Action item
In the review of the Poltergeist episode of Cursed Films, reproduce verbatim the stretch from "My biggest problem" through "far more flexibility.".

Luckily, the episode greatly improves after this point. The episode is chock-full of interesting information of the movie on what happened to a lot of these people, what draws people to the film’s cursed nature, and the reason why. The last episode had an issue where it just changed what it was about midway through making the it harder to follow. This episode will often go over to focus on something seemingly irrelevant but it’s often done a quick anecdotal way that is really meant to explain an idea. The episode has a moment where it talks about Hitler’s jacket. If you were asked to wear this jacket that had been worn by a monster, you would likely say no. While there is nothing wrong with the jacket itself, you would associate it with its past. We often associate items and incidents with the past. So when we see the deaths and some unfortunate incidents that happened after Poltergeist it becomes hard not to associate it with the film’s history.

One problem that I had with this series’ first episode is that it never felt like it directly asked the interview subjects on whether or not the film was cursed. This episode they actually had them directly comment on the idea of the curse. Sure, many of the subjects were people that actually worked on the sequels, but to be fair the idea of the film being cursed didn’t really come until after the film. Also many of the subjects were upset by people associating the death of cast members with this curse brought and the skeletons used in the first film’s production. It’s actually a very impactful part of the episode and kind of makes you evaluate how we react to tragedies. The episode still has fun exploring these interesting facets of the film but also properly addresses the very real tragedies of what happened around this movie and gives respect.

There are still some issues with the episode. The pacing does still feel off. One of the first stories the episode focuses on is one actor’s death. It’s an interesting story but it felt like it needed to be built up to. I think the idea was that they would go through the incidents surrounding the film in the timeline as they happened, but it does throw the pacing of the episode off.

My biggest problem with the episode is that it feels like it’s victim to the show’s format. Much like the first episode, it feels like there is still a lot of ground cover. The director of Poltergeist III, Gary Sherman, talked about how after the death of young child performer, Heather O’Rourke, he did not actually want to finish the movie but that the studio had made him. Not only that, but him and many involved were harassed as a result of their continued work on the film. It felt like there was more to cover here but they just weren’t allowed to go beyond the thirty-minute mark for the episode. This is strange considering that this is on a streaming service which allows for far more flexibility.

To conclude, I do think that this episode of Cursed Films is a huge improvement over it’s premiere. I still think the information I found after was more interesting but I do give credit for this episode for getting me started. I do recommend starting the series with this episode but watching Poltergeist before. It will get you thinking about the film’s history but also respect to those that have passed since it’s release.

[Items stored in a collection]
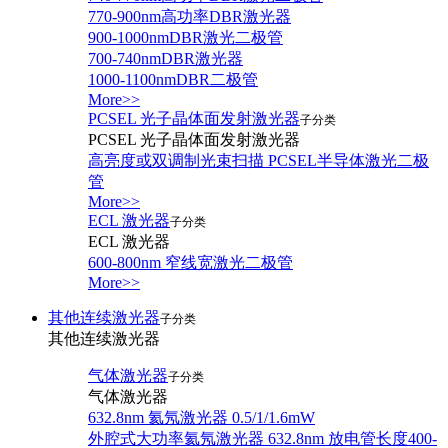
770-900nm高功率DBR激光器
900-1000nmDBR激光二极管
700-740nmDBR激光器
1000-1100nmDBR二极管
More>>
PCSEL 光子晶体面发射激光器
子分类
PCSEL 光子晶体面发射激光器
高亮度或双调制光束扫描 PCSEL半导体激光二极
管
More>>
ECL 激光器
子分类
ECL 激光器
600-800nm 窄线宽激光二极管
More>>
其他连续激光器
子分类
其他连续激光器
气体激光器
子分类
气体激光器
632.8nm 氦氖激光器 0.5/1/1.6mW
外腔式大功率氦氖激光器 632.8nm 放电管长度400-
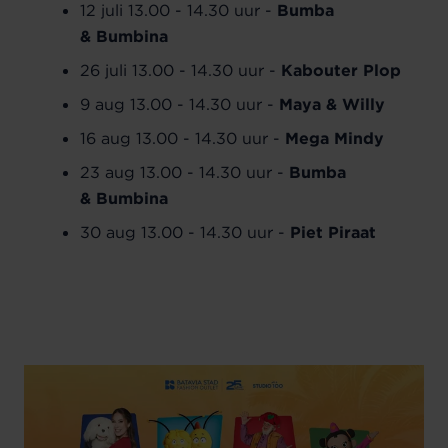
12 juli 13.00 - 14.30 uur -
Bumba
& Bumbina
26 juli 13.00 - 14.30 uur -
Kabouter Plop
9 aug 13.00 - 14.30 uur -
Maya & Willy
16 aug 13.00 - 14.30 uur -
Mega Mindy
23 aug 13.00 - 14.30 uur -
Bumba
& Bumbina
30 aug 13.00 - 14.30 uur -
Piet Piraat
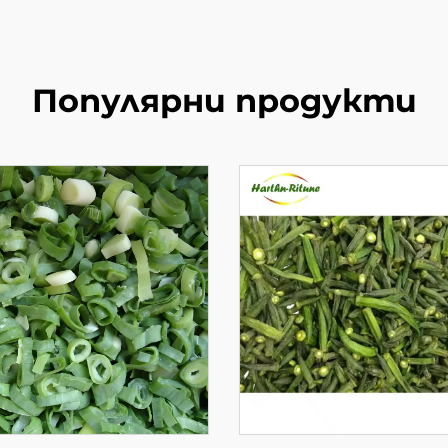
Популярни продукти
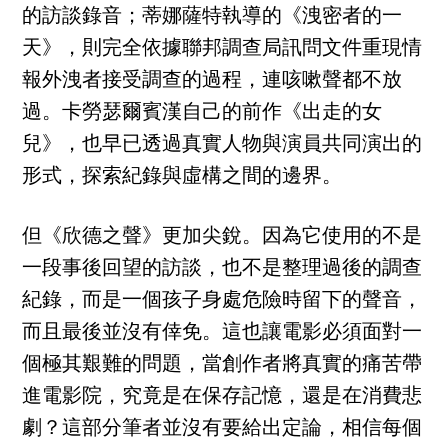
的訪談錄音；蒂娜薩特執導的《洩密者的一
天》，則完全依據聯邦調查局訊問文件重現情
報外洩者接受調查的過程，連咳嗽聲都不放
過。卡勞瑟爾賓漢自己的前作《出走的女
兒》，也早已透過真實人物與演員共同演出的
形式，探索紀錄與虛構之間的邊界。
但《欣德之聲》更加尖銳。因為它使用的不是
一段事後回望的訪談，也不是整理過後的調查
紀錄，而是一個孩子身處危險時留下的聲音，
而且最後並沒有倖免。這也讓電影必須面對一
個極其艱難的問題，當創作者將真實的痛苦帶
進電影院，究竟是在保存記憶，還是在消費悲
劇？這部分筆者並沒有要給出定論，相信每個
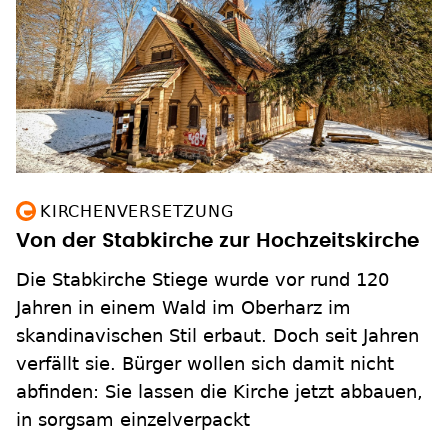
KIRCHENVERSETZUNG
Von der Stabkirche zur Hochzeitskirche
Die Stabkirche Stiege wurde vor rund 120
Jahren in einem Wald im Oberharz im
skandinavischen Stil erbaut. Doch seit Jahren
verfällt sie. Bürger wollen sich damit nicht
abfinden: Sie lassen die Kirche jetzt abbauen,
in sorgsam einzelverpackt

The completed task
My biggest problem with the episode is that it feels like it’s victim to the show’s format. Much like the first episode, it feels like there is still a lot of ground cover. The director of Poltergeist III, Gary Sherman, talked about how after the death of young child performer, Heather O’Rourke, he did not actually want to finish the movie but that the studio had made him. Not only that, but him and many involved were harassed as a result of their continued work on the film. It felt like there was more to cover here but they just weren’t allowed to go beyond the thirty-minute mark for the episode. This is strange considering that this is on a streaming service which allows for far more flexibility.